Extracted data entries
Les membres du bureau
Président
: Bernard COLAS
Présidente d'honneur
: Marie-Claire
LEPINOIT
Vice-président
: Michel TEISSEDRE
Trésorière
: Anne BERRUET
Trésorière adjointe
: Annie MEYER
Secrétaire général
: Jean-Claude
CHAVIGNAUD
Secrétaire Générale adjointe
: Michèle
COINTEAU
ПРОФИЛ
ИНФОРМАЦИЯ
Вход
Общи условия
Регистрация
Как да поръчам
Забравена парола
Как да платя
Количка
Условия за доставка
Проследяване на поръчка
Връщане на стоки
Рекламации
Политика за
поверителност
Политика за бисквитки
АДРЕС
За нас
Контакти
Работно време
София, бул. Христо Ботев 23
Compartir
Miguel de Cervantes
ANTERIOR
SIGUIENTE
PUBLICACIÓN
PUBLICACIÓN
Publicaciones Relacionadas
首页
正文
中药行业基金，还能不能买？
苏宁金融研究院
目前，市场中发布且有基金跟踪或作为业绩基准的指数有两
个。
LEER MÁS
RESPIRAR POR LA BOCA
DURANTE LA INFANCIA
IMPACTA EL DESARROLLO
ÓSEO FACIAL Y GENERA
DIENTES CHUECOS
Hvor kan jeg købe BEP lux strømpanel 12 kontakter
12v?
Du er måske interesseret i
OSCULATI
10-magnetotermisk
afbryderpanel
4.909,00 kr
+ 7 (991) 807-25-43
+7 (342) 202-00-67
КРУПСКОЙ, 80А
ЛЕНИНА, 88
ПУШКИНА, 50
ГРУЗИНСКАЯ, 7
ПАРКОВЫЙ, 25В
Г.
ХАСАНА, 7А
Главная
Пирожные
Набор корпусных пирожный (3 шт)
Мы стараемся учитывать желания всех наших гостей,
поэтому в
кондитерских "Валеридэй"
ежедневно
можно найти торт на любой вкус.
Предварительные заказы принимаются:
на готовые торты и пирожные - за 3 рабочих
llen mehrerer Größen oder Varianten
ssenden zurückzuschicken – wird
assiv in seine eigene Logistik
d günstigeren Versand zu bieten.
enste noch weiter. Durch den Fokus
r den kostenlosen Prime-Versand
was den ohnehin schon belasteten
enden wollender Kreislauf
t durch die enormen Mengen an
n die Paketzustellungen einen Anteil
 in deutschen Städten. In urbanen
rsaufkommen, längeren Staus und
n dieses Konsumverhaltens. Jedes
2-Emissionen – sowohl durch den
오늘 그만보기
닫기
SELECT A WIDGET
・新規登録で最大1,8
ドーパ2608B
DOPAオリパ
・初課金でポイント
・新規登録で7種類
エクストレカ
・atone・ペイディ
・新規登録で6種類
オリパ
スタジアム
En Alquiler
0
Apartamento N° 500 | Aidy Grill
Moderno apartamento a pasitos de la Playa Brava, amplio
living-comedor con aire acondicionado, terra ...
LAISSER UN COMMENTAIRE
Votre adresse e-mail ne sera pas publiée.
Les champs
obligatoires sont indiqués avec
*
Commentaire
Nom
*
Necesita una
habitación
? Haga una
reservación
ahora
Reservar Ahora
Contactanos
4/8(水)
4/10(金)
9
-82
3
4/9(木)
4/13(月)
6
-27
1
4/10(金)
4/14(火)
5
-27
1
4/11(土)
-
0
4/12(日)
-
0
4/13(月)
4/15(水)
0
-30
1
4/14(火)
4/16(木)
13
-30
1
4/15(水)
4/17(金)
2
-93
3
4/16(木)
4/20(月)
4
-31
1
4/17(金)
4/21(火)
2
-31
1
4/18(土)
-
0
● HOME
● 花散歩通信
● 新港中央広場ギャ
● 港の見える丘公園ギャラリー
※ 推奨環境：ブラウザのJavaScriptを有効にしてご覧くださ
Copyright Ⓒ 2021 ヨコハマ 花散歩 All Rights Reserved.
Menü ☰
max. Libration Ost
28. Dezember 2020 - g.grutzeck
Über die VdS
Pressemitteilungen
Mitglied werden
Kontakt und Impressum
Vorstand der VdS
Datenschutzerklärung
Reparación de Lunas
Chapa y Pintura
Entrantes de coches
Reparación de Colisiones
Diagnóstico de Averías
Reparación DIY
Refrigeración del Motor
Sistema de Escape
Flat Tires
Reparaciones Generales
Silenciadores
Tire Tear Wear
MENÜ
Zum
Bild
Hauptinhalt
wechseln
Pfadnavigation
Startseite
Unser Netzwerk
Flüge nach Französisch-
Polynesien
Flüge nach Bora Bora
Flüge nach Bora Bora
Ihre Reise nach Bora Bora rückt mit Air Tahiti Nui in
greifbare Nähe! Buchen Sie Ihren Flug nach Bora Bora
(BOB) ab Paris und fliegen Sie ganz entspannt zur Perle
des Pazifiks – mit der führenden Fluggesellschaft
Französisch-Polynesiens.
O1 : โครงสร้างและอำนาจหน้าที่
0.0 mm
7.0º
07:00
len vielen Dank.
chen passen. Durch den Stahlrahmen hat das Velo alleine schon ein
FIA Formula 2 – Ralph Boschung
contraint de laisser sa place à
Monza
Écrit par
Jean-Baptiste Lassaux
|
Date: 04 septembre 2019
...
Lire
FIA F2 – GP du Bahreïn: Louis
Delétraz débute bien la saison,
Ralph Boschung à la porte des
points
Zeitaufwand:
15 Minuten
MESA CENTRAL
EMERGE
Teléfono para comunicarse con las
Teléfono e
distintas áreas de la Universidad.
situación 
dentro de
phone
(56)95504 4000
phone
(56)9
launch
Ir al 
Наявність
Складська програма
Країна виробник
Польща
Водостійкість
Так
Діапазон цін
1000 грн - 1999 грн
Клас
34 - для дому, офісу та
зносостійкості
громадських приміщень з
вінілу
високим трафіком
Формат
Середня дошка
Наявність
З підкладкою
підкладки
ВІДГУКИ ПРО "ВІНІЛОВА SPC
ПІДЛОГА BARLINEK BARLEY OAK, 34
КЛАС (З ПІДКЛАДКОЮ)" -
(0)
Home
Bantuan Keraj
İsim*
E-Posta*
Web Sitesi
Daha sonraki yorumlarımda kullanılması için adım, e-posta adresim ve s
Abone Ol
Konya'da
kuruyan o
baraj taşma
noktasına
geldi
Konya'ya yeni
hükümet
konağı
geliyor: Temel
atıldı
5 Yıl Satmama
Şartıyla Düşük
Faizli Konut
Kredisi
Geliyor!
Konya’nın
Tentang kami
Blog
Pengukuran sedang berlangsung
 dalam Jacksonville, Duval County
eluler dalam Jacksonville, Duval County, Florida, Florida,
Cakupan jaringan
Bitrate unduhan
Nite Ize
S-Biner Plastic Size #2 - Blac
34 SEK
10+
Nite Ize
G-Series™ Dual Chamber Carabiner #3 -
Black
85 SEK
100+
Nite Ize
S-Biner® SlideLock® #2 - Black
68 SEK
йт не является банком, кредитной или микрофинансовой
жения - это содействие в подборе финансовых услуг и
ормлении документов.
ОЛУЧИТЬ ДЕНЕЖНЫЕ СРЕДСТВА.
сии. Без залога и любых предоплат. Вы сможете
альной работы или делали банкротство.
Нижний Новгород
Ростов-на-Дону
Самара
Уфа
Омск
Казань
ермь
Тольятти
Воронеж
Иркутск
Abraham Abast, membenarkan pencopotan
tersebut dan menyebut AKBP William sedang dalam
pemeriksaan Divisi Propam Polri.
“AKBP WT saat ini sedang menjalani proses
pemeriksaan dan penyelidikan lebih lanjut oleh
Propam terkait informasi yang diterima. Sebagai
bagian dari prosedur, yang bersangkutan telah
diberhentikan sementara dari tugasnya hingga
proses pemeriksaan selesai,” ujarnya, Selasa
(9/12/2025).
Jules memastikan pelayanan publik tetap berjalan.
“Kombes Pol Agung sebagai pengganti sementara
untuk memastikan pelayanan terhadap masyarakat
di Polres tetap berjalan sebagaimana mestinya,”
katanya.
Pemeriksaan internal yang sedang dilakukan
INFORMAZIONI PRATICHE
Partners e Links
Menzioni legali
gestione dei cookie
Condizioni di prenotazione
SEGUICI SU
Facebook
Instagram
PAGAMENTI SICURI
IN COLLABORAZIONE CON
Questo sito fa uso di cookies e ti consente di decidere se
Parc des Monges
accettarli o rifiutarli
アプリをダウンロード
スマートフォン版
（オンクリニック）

> [WHAT TO WORK ON]
With "dari" as the word to match, copy each line of the records that has it.

> [SOLUTION TO THIS EXERCISE]
bagian dari prosedur, yang bersangkutan telah
diberhentikan sementara dari tugasnya hingga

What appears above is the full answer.